Turning to the state, the court asked the state to focus on the questions of the impact of Markell on standing; if the evidence the Leagues has offered on the potential negative effects of sports betting is sufficient to constitute the identifiable trifle required for standing; and can PASPA confer standing on its own. The state argued that the Supreme Court has identified standing as an “irreducible minimum” and a “hard floor,” and that standing is particularly important in cases where a federal court is being asked to consider the constitutionality of a statute, because a lack of standing avoids a situation where a federal court has to determine the constitutionality of acts of the other branches of government. The state cited several Supreme Court cases construing narrowly attempts by Congress to assign standing.

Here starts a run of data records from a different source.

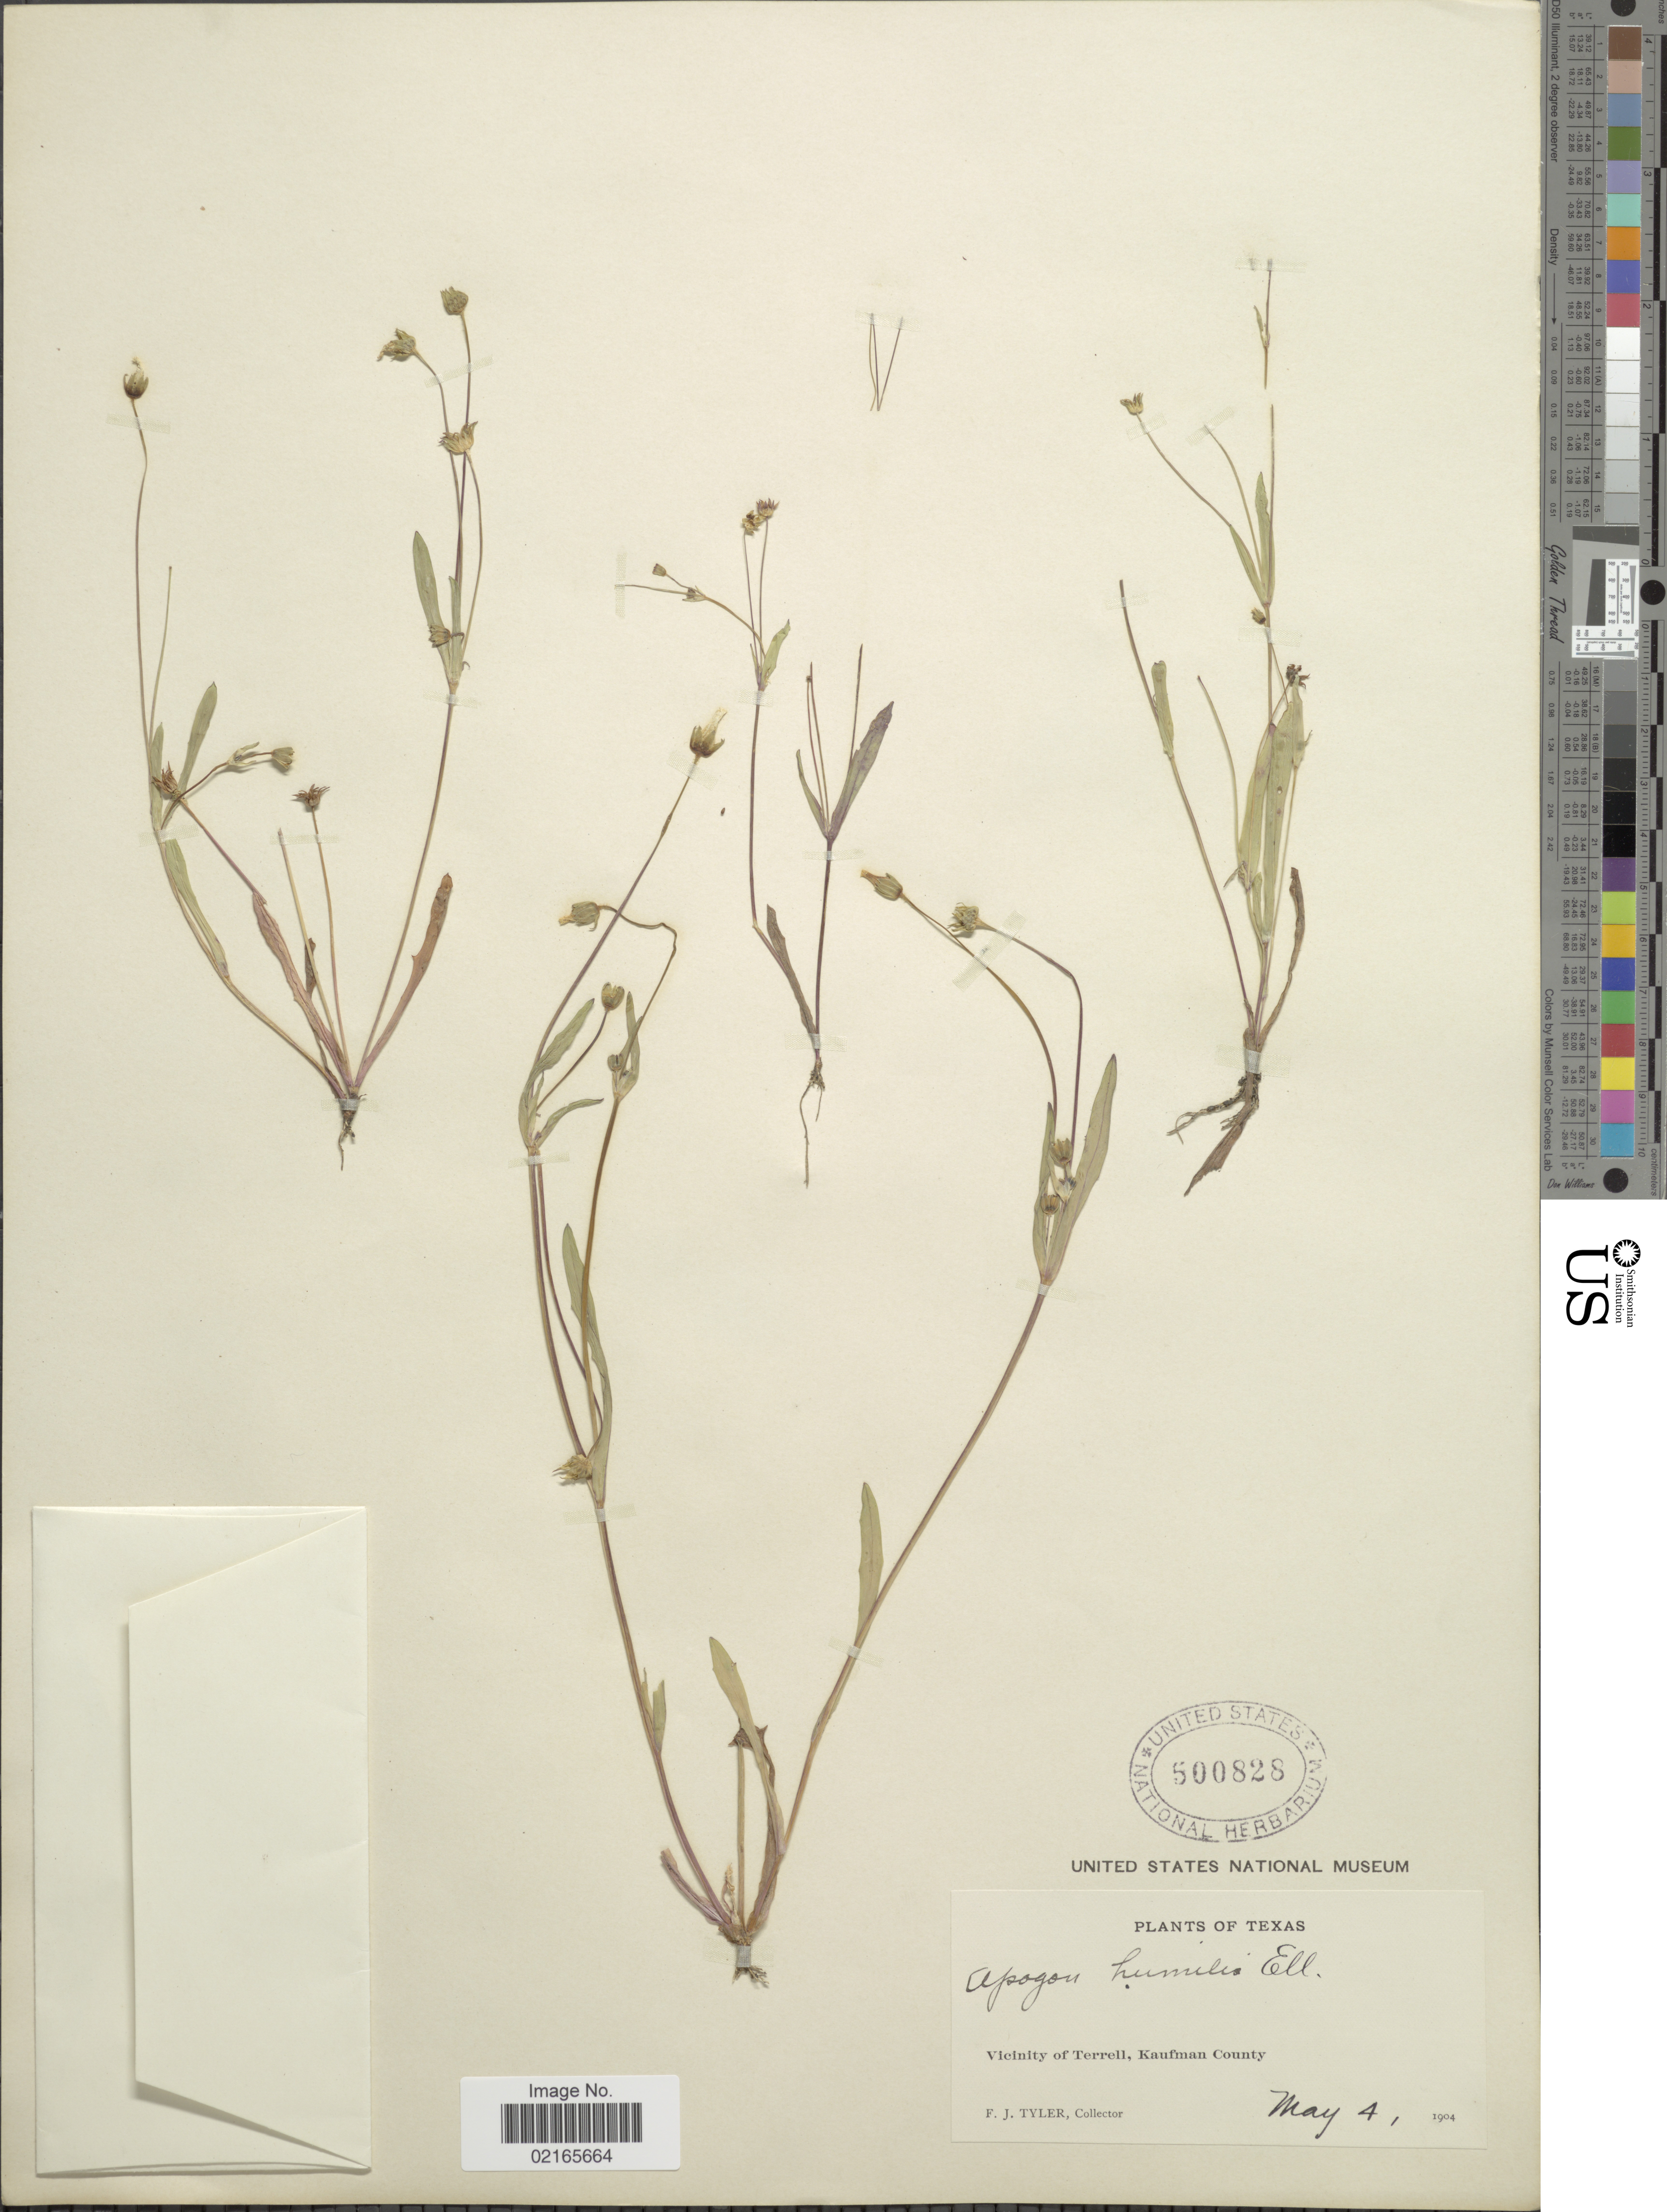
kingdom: Plantae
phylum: Tracheophyta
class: Magnoliopsida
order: Asterales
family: Asteraceae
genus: Krigia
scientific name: Krigia oppositifolia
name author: Raf.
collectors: F. Tyler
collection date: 1904-05-04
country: United States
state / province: Texas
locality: Vicinity of Terrell, Kaufman County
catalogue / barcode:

The state argued that just because Congress created a cause of action in PASPA, there must still be standing established before a party can bring an action, and that while standing might only require a trifle, that trifle must be an actual, identifiable, particularized, concrete injury. Damage to the perception of an event, the state argues, is simply not enough to create a concrete injury – otherwise, the concept of standing would be much broader. The state went on to argue that the Leagues cannot overcome the fact that there is a huge sports betting industry, both in Nevada and illegally; the Leagues have never claimed harm based on the prevalence of NCAA tournament brackets, for example.
The court asked about the fact that the Leagues submitted a study that said 17% of their fans would spend money on NBA sporting events if there were a team in Las Vegas. While questioning that study, the state argued that the study did not differentiate between legal or illegal sports wagering, and posed the question of under what circumstances is a game more likely to be fixed – with a regulated gaming industry or an unregulated black market? The state argued that undue influence arises as a result of the illegal industry, not the legal industry.
The court asked whether the Markell case necessarily meant that the Leagues have standing. The state responded that standing was simply not briefed or argued in that case, and thus it is of no precedential value on the question of standing.
Turning back to harm, the state argued that the Leagues are not actually arguing in opposition to sports betting – they are arguing in opposition to the regulation of sports betting. The Leagues have conceded that PASPA does not prohibit a state from withdrawing prohibitions on sports gambling. New Jersey could, therefore, repeal the portions of its criminal law that make it unlawful to bet on sports, and PASPA would not prohibit those wagers. What PASPA does prohibit, however, is actions by the state to regulate those wagers. The state argues that this is nonsensical, positing that it is better to have an illegal industry be regulated by the state rather than allow that illegal industry to proliferate. Thus, the state argues, the Leagues have not shown any harm that would result from state regulation of sports wagering, which is what is actually at stake in this litigation. Finally, the state reiterated that a finding by Congress does not substitute for the court’s independent duty to examine standing.
The court took the matter under advisement and stated that a written ruling would be issued by Friday, December 21.